Each year, more than 600,000 people (that’s 1 in every 4) die from heart disease in the United States . Since high blood pressure, high LDL cholesterol and smoking are the key factors for heart disease- about half of all Americans have at least one of these three risk factors! While some factors are genetic, other risk factors can be altered by making active lifestyle choices and adopting a heart-healthy diet that includes foods rich in omega-3 fatty acids, such as walnuts.

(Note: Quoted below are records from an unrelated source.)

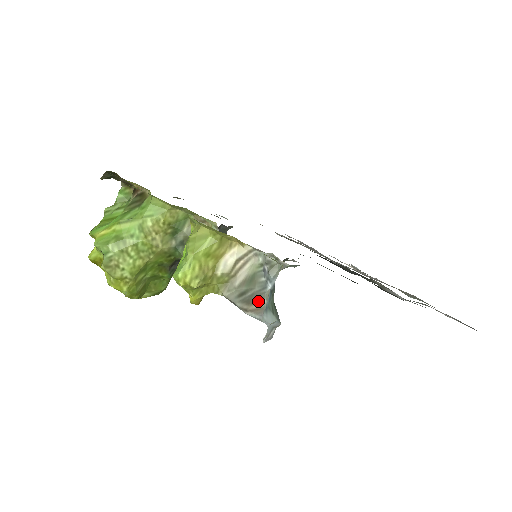
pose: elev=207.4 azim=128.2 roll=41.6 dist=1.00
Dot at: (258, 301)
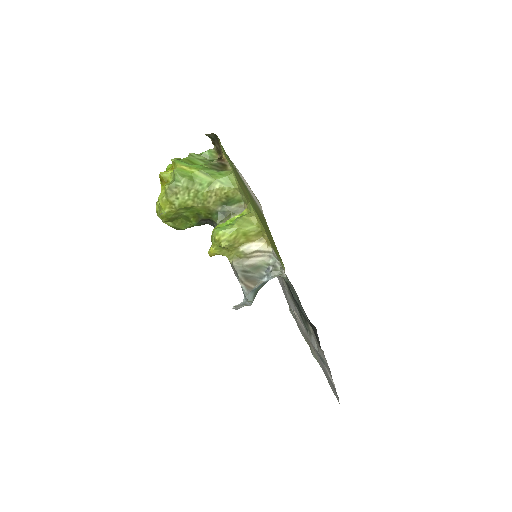
Dot at: (252, 282)
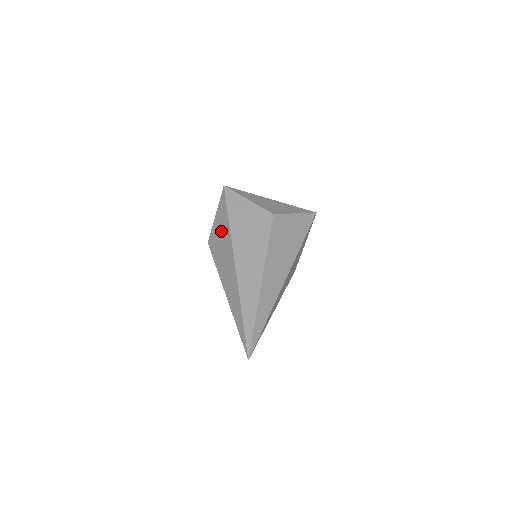
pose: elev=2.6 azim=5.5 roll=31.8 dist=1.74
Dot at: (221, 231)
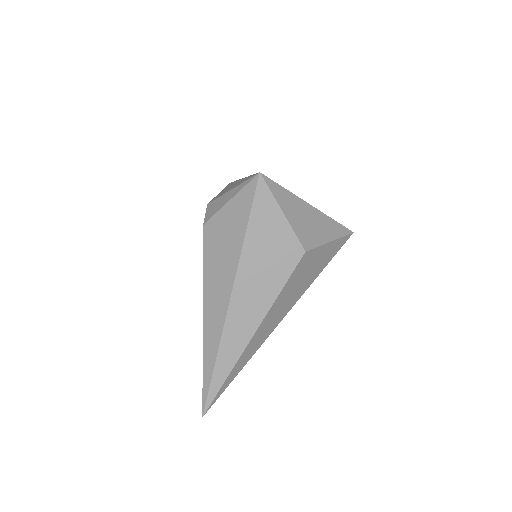
Dot at: (228, 235)
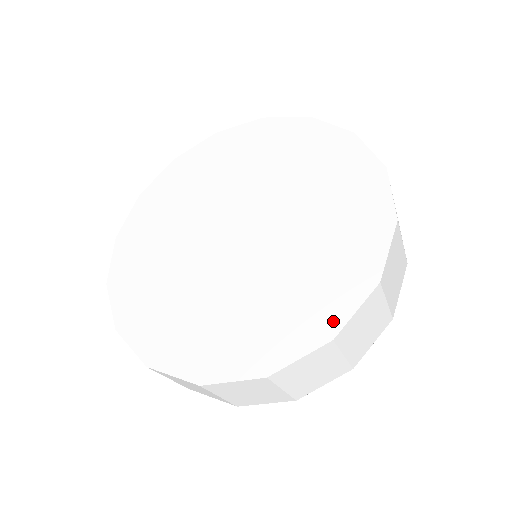
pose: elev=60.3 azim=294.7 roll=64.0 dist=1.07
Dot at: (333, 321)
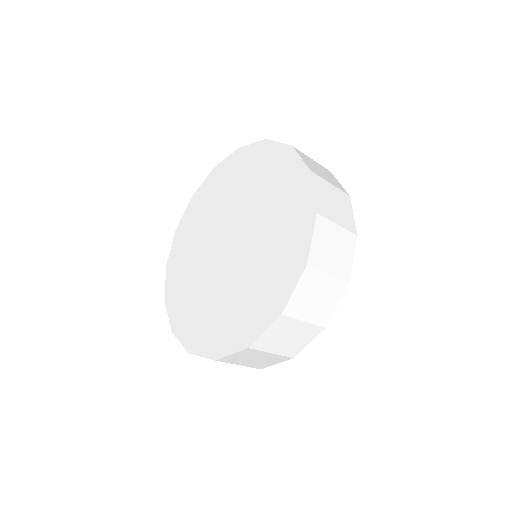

Dr. Michael Roizen, M.D. Institute Chair, Chief Wellness Officer Wellness Institute Cleveland Clinic encourages readers to include more omega-3’s in their diet. “Eating a handful of walnuts a day is a delicious way to promote a healthy heart. Walnuts offer antioxidants, vitamins, fiber, protein and the only nut providing a significant amount of the plant based omega-3 fatty acid alpha-linolenic acid (ALA).” There are over two decades of research supporting the heart health properties of walnuts. In fact, due to the wealth of evidence, the U.S. Food and Drug Administration issued a qualified health claim for walnuts, one of the first for a whole food.
Considering the heart-health benefits of walnuts, it’s not surprising that a walnut split perfectly in half resembles a heart - a true token of love. This month’s Valentine’s Day provides the perfect opportunity to suggest to your clients that they test their hand (and their heart) at designing a heart-healthy menu for their special someone - one that’s rich in omega-3’s! Perhaps try a delicious and homemade dinner with Crunchy Walnut Crusted Salmon and Brown and Wild Rice with Walnuts and Cranberries, with a bite-size Pear Cranberry Tart for dessert and a romantic stroll after dinner. We are sure this delicious and “heart-y” meal will bring joy and contentment to dining companions. If not…then he/she is just plain “nuts”!
 CDC. Million Hearts: strategies to reduce the prevalence of leading cardiovascular disease risk factors. United States, 2011. MMWR2011;60(36):1248–51.
 Vinson, JA, Cai, Y. Nuts, especially walnuts, have both antioxidant quantity and efficacy and exhibit significant potential health benefits Food Funct., 2012; 3;3(2): 134-140
 2.5 grams of ALA per handful
 “Supportive but not conclusive research shows that eating 1.5 ounces of walnuts per day, as part of a low saturated fat and low cholesterol diet, and not resulting in increased caloric intake may reduce the risk of coronary heart disease.”